インスペクションはどれくらい日本で普及しているの?
インスペクションのことを知っている人は、どれくらいいるの?
実際にインスペクションを過去に利用し、「よく知っている」という人もいると思いますが、「聞いたことすらない」「名前は聞いたことがあるけれど、実態はよく知らない」という人が大多数だと思います。
日本での認知率
全国住宅技術品質協会の調査によると、住宅購入を考えている人でインスペクションのことを知っている人は、「聞いたことあるような気がする」という人を含めても、40%にも満たなかったのです。また、売主でも50%程度の人が知らないという結果が出ました。不動産業者となると、さすがに認知している人は増えますが、それでも「聞いたことはある」程度の人もまだまだいるのが現状です。
なので、全体的な認知率はまだまだ低いと言わざるを得ません。
それに対し、中古住宅を購入した人がインスペクションを利用したケースは全体の4割以上に上ったという報告もあります。
インスペクションを知らなくても、誰かに勧められたりなど、インスペクションの存在自体を知ってもらえれば、ほとんどの人が利用するということを示しています。
インスペクションの存在を広めることが出来れば、利用する人はもっと多くなっていくでしょうが、現状ではまだまだ周知に努めている段階と言っていいでしょう。
アメリカでの普及率
アメリカは広大な土地があり、住宅の売り買いも多く行われています。その分中古住宅市場も活発に動いています。

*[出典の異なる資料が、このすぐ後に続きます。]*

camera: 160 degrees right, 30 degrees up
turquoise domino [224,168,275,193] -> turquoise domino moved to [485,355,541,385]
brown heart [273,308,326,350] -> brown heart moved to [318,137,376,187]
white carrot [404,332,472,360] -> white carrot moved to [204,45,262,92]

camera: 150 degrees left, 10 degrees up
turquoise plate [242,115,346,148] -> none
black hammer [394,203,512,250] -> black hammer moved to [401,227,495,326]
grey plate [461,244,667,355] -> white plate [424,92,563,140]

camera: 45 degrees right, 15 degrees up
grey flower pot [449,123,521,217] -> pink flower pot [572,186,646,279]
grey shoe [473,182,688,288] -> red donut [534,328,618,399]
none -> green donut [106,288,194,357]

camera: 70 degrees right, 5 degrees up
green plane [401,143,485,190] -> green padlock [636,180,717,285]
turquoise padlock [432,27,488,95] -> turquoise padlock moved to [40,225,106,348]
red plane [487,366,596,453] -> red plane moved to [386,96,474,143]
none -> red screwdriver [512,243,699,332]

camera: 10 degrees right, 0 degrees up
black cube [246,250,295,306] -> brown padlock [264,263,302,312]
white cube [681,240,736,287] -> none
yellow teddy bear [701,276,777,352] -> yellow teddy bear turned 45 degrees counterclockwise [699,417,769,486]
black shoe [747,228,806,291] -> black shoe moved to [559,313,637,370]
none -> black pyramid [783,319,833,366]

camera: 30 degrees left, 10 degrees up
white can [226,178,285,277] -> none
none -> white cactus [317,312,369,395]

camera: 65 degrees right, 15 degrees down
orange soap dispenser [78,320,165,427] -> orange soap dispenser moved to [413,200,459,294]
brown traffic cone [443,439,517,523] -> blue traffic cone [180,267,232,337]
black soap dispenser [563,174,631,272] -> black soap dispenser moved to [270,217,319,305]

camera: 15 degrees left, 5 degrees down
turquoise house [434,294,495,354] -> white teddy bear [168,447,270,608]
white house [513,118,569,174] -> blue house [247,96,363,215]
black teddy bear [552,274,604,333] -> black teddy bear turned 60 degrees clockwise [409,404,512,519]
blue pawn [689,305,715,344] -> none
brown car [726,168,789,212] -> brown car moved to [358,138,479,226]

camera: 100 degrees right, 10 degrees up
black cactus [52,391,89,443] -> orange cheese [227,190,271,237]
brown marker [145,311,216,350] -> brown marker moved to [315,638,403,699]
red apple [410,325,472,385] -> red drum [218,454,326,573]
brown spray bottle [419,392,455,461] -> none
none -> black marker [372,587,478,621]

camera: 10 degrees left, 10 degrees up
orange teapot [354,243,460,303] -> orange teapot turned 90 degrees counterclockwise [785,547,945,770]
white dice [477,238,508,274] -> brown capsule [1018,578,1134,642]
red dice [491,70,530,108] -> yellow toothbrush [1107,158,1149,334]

そんな中で中古住宅を購入するにあたって、買主が安心して家やマンションを買える仕組みを整えるのは喫緊の課題でした。
そして、90年代に入ると中古住宅の検査を行う専門家が登場するようになります。
2000年代に入るにつれて法整備も行われるようになり、州によってはインスペクションが義務化されるところも出てきました。その結果、多くの人がインスペクションを利用するようになりました。
日本では不動産業者がインスペクションを利用するよう売主や買主に促しているのが現状ですが、アメリカでは買主が自発的にインスペクションを利用するのが主流のようです。
アメリカほどの市場規模になると住宅は相当な価値になることも多いですし、自分のことは自分でするという意識が浸透している国だからこそ、と言えるかもしれません。
アメリカでは中古住宅を買う人の80%がインスペクションを利用しているというデータもあります。インスペクターの資格を持っている人も多いので、需要に対しての供給も十分に足りているのです。
アメリカでは「暮らしの中にインスペクションが溶け込んでいる」と言っても過言ではないでしょう。
なぜ日本ではインスペクションが普及していないのか
日本の住宅市場はそれなりに整っているにもかかわらず、なぜここまで認知度が低いのでしょうか?
その原因の1つは供給が需要に追い付いていない、という事実があります。
売主や買主に「インスペクションを利用させたい」いう不動産業者もいる一方で、インスペクションを行うインスペクターの数が日本ではまだまだ足りていません。
「インスペクションを利用したい」と思っても、当のインスペクターが他の現場でインスペクションを掛け持ちしており到底手が回るような状況ではない、ということも珍しくありません。
現代の日本は「リユース・リフォーム・リノベーション」の意識が芽生え出し、逆に新築信仰がうすれていく傾向にあります。中古市場はこれからもニーズが高まっていくでしょうから、一刻も早い人員の拡充が求められるでしょう。